Continue the article on pratincole breeding from its last sentence, before the listing begins.

» Excerpted passage:
=== Begin Enclosure ===

Topic : Land Birds
Article 39 26 October 2007
Pratincoles – unusual breeding behaviour
One normally associates Collared Pratincole Glareola pratincola nesting sites with low lying ground close to water and little or no surrounding vegetation. In KwaZulu-Natal, South Africa, there are at least two to three known sites where this species breeds in ploughed, newly planted or cut sugar cane fields. These regularly used sites may not necessarily be adjacent dams or pans and are often a couple of kilometers from the nearest source of water.
One such site where these birds nest annually is between the towns of Mtunzini and Gingindlovu where the birds return annually in August to breed on fallow fields little more than 40 – 50 m.a.s.l. Egg laying then takes place at the end of August or during September/October. The eggs are placed on flat ground (no hollow scrape) and the chicks fledge before the sugar cane crop reaches one foot high.
Red-winged Pratincoles are listed as ‘Rare’ and ‘Near-threatened’ birds whose range has contracted in southern Africa in the past century. The most southern breeding birds on the continent is at the Umvoti River mouth, approximately 54 kilometers further south. During the spring of 2007, seven pairs of these birds bred at the abovementioned site, though in 2002, an estimated 15 – 20 pairs bred in an adjacent field.

=== End Enclosure ===

» Input data:

=== Begin Enclosure ===

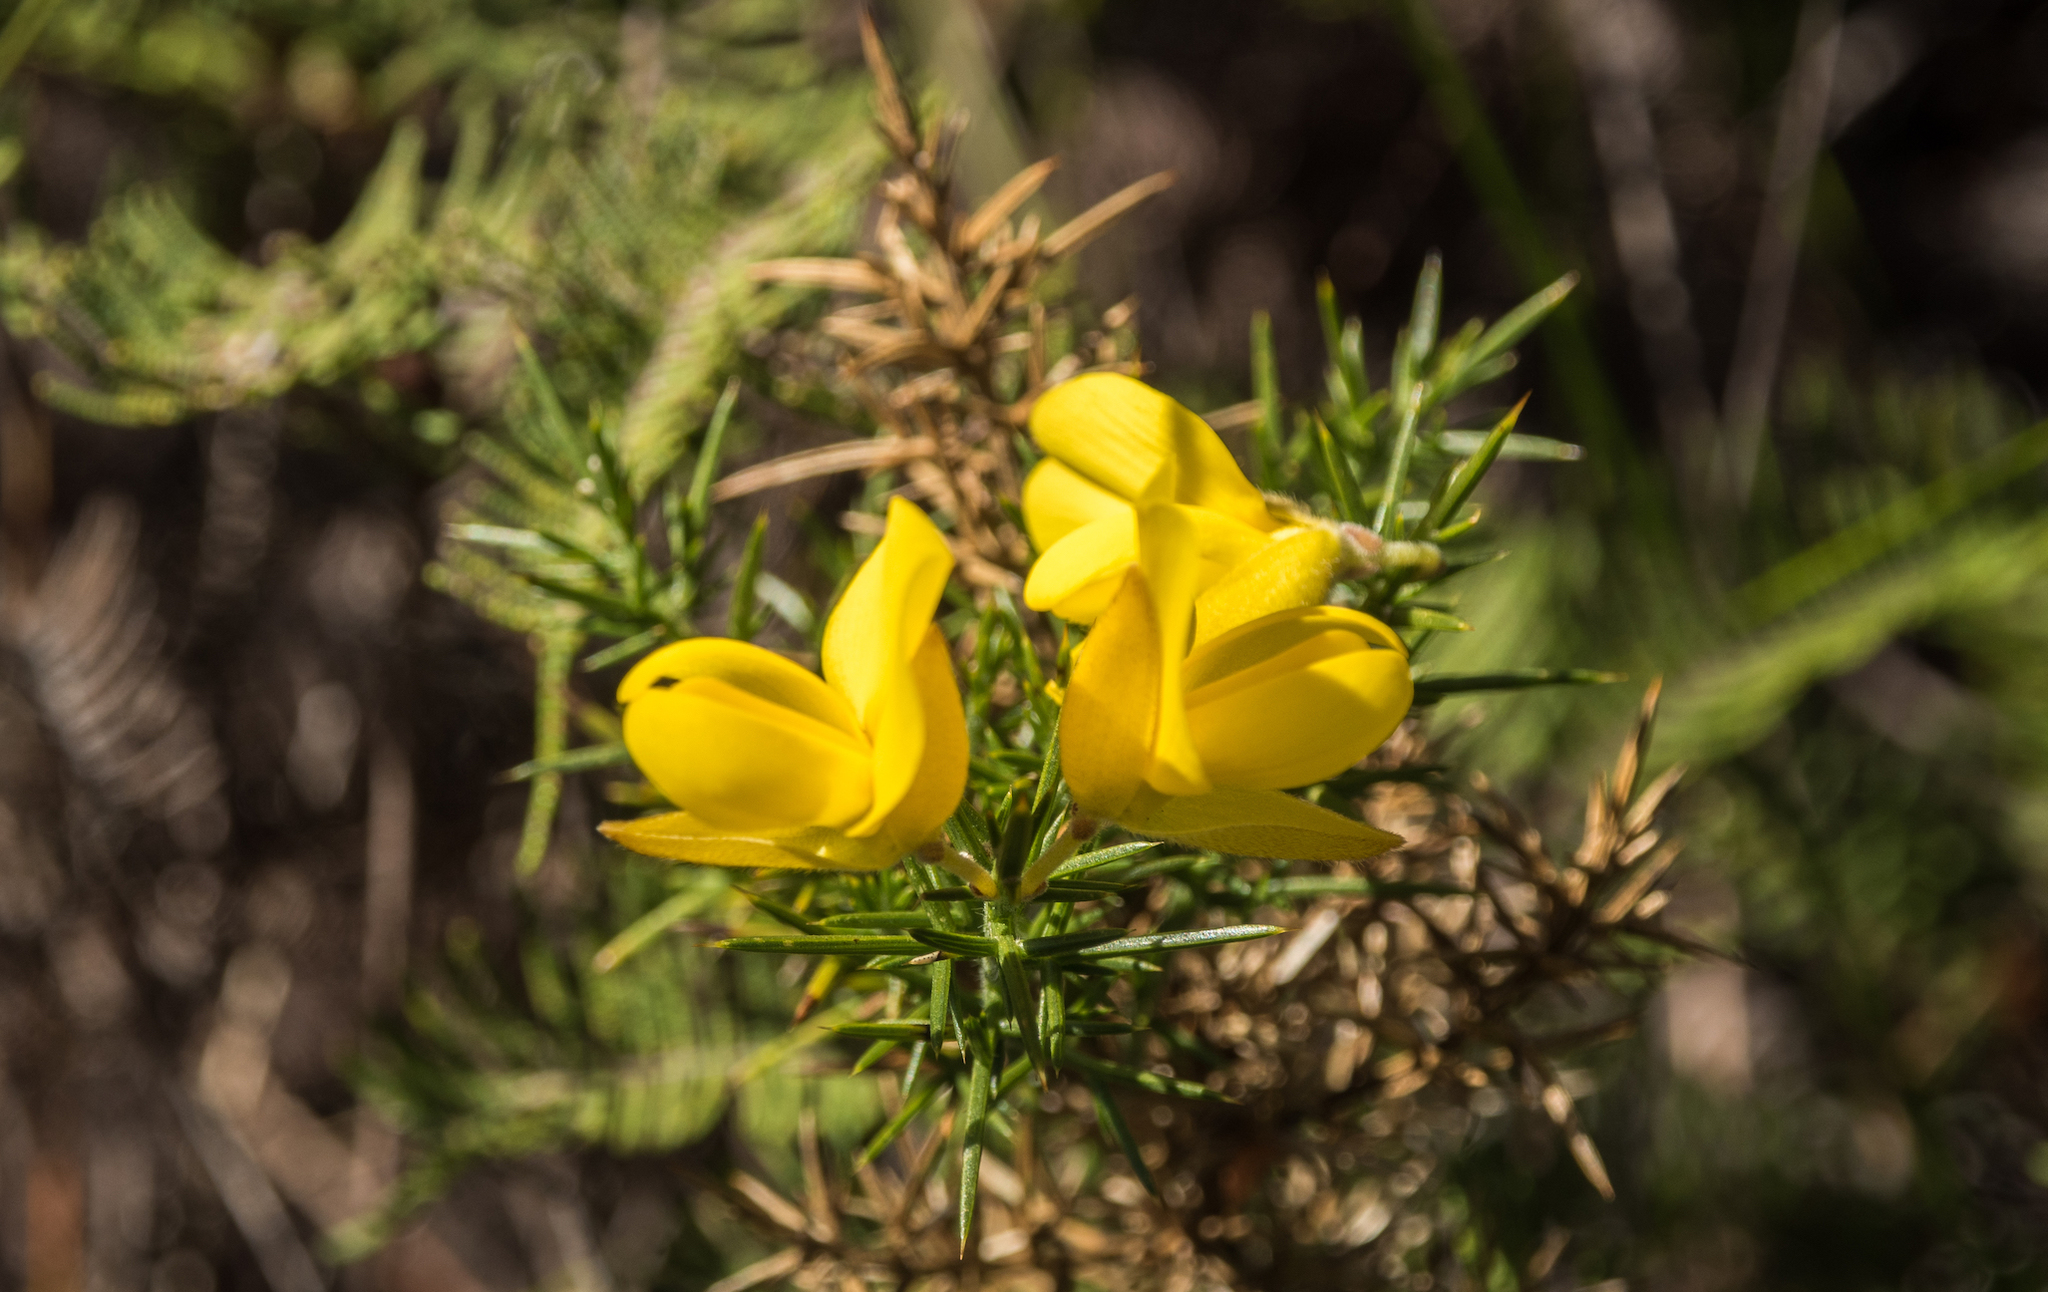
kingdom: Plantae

=== End Enclosure ===

» Result:
Pratincoles are aerial feeders, and at these small unusual breeding colonies they are known to forage at dusk above the cultivated sugar cane fields. It could be possible that they benefit from the presence of flying Eldana moths Eldana saccharina that are nocturnal. The eldana borer is the larval stage of a small brown moth that is indigenous to Africa and is normally hosted by a number of indigenous grasses and sedges such as Cyperus papyrus and Cyperus dives. However, this insect has become the most serious pest in the South African sugar industry and is responsible for enormous damage to mature sugar cane stands, particularly when the cane is subjected to drought stress.
Acknowledgments. Mr Gaby Maitre is thanked for allowing us to monitor these birds on his sugar cane farm. Mr Gary Lagerwall is acknowledged for the supply of information on the Eldana moth.